Margaret Ingels studied engineering at the University of Kentucky, and became the first woman to receive a graduate degree in mechanical engineering in the country. But an early fascination with air conditioning—not a prevalent technology in the early 1900s!—led her to Carrier Lyle Heating and Ventilation Corporation, where she helped develop the Anderson-Armspach dust determinator, which became the industry standard for air filtration, as well as the sling psychrometer, which measures air humidity and is still used today. She was well-known for her lectures and traveled across the country to deliver them, including one entitled “Petticoats and Slide Rules.

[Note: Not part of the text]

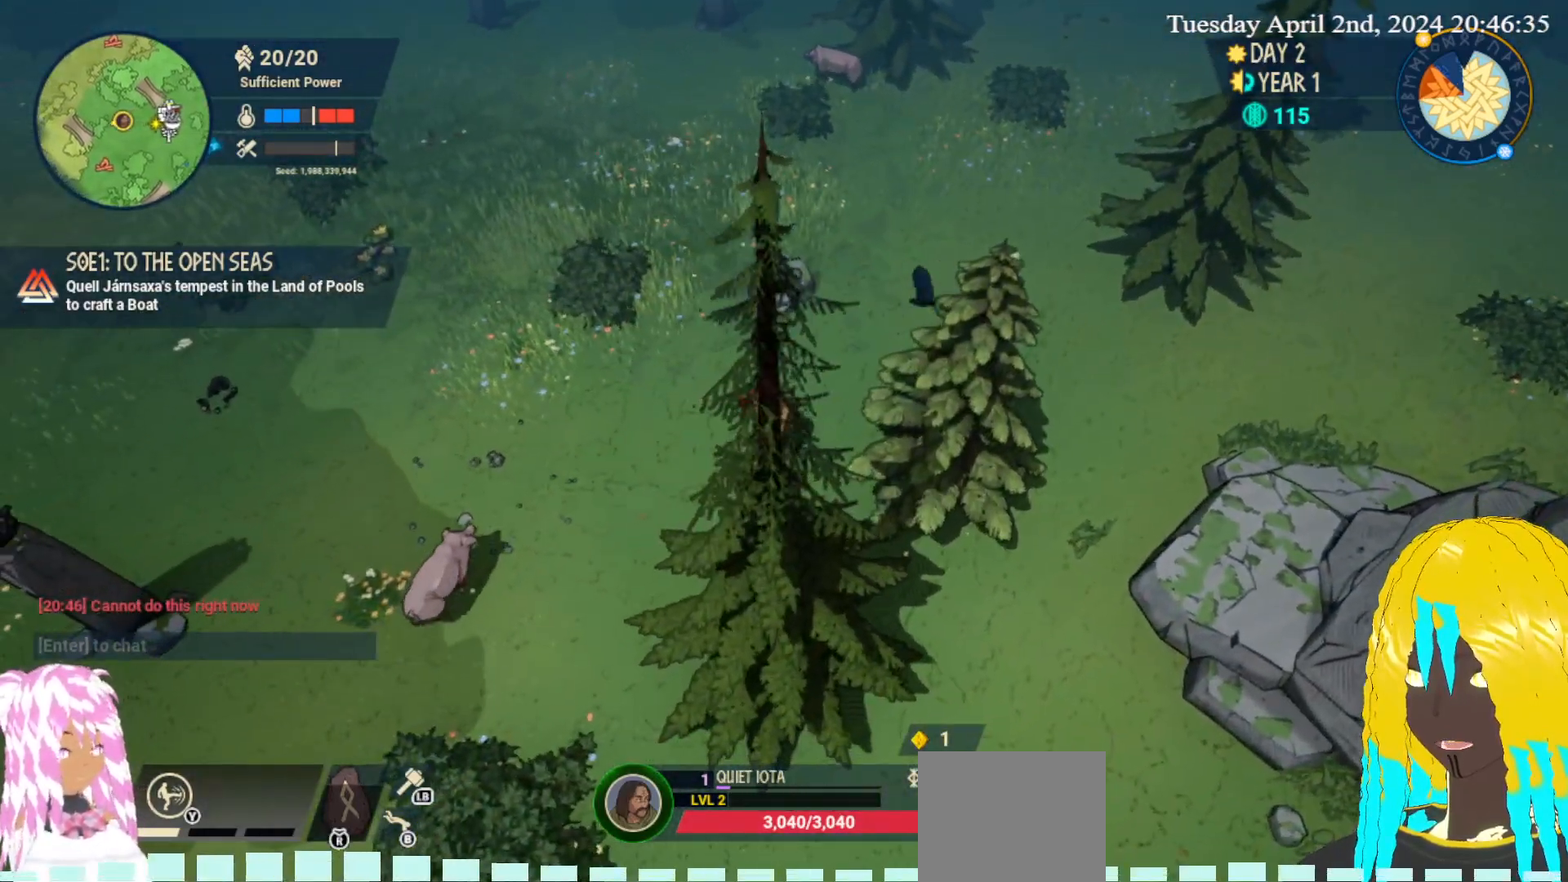
{"buttons": [], "left_stick": "left", "right_stick": "center", "events": [[500, "left_stick", "left"]]}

- Petticoats are not incompatible with slide rules, argued Margaret Ingels. In her 1952 speech to the Western Society of Engineers in Chicago, the mechanical engineer emphasized that a woman who joined the engineering profession took on a responsibility to “widen the trails blazed for her—and more. She must build them into great highways for women engineers of the future to travel, free of prejudices and discrimination.”

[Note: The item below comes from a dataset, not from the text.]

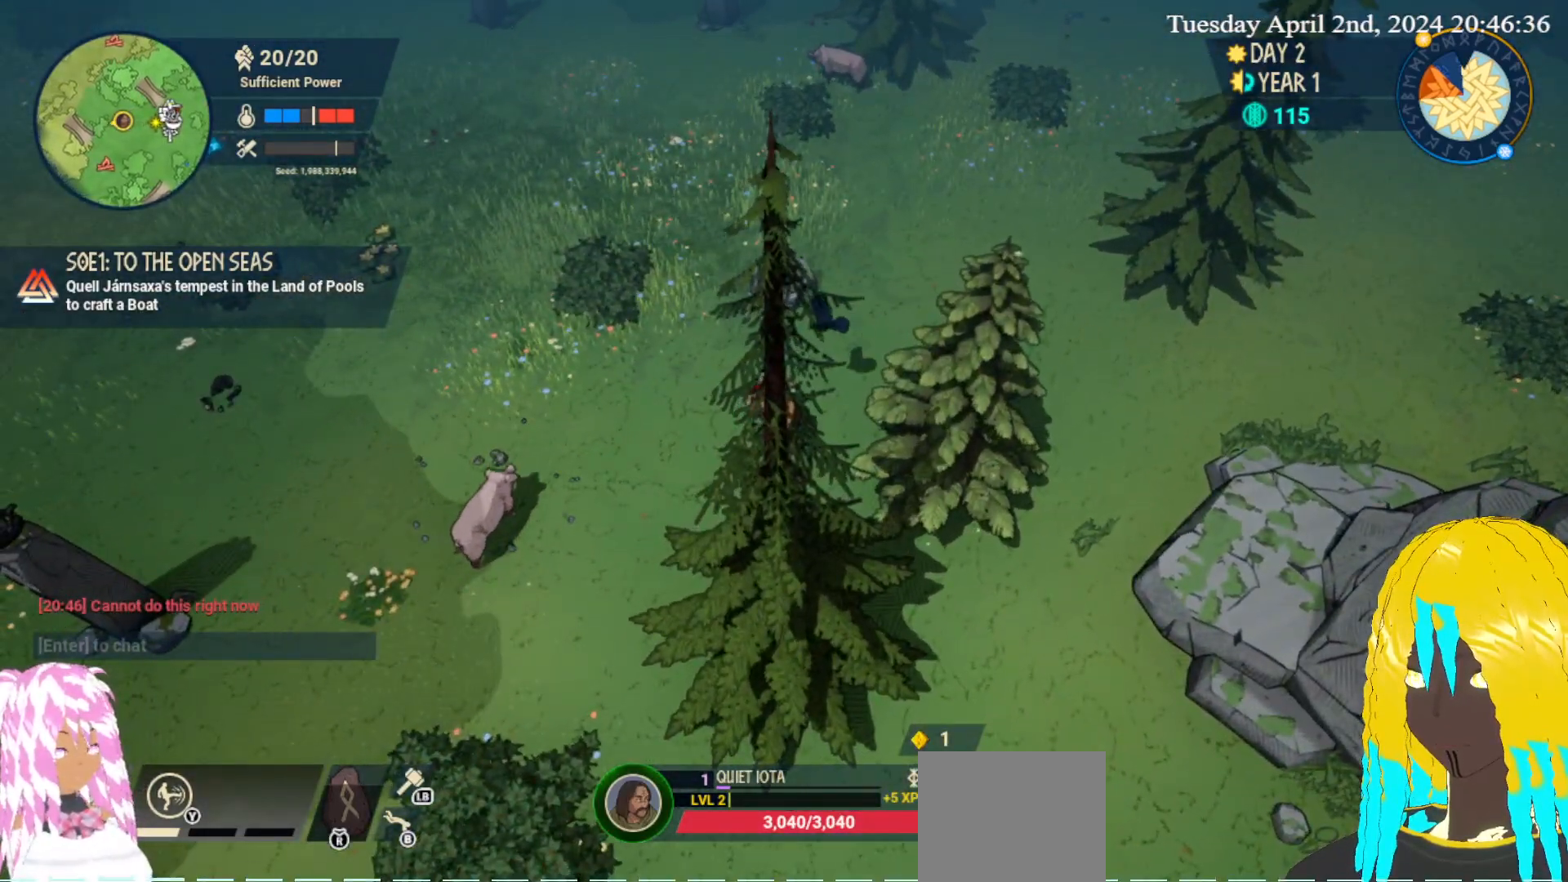
{"buttons": [], "left_stick": "left", "right_stick": "center", "events": []}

Because of her achievements, both educational and occupational, Ms. Ingels was chosen, along with Eleanor Roosevelt, as a recipient of the 1940 Women’s Centennial Congress. The University of Kentucky College of Engineering inducted Ms. Ingels into its 1993 Hall of Distinction. Since 1996, Ms. Ingels’ portrait has hung in the Kentucky Capitol’s west foyer among the other “Kentucky Women Remembered…” permanent exhibit.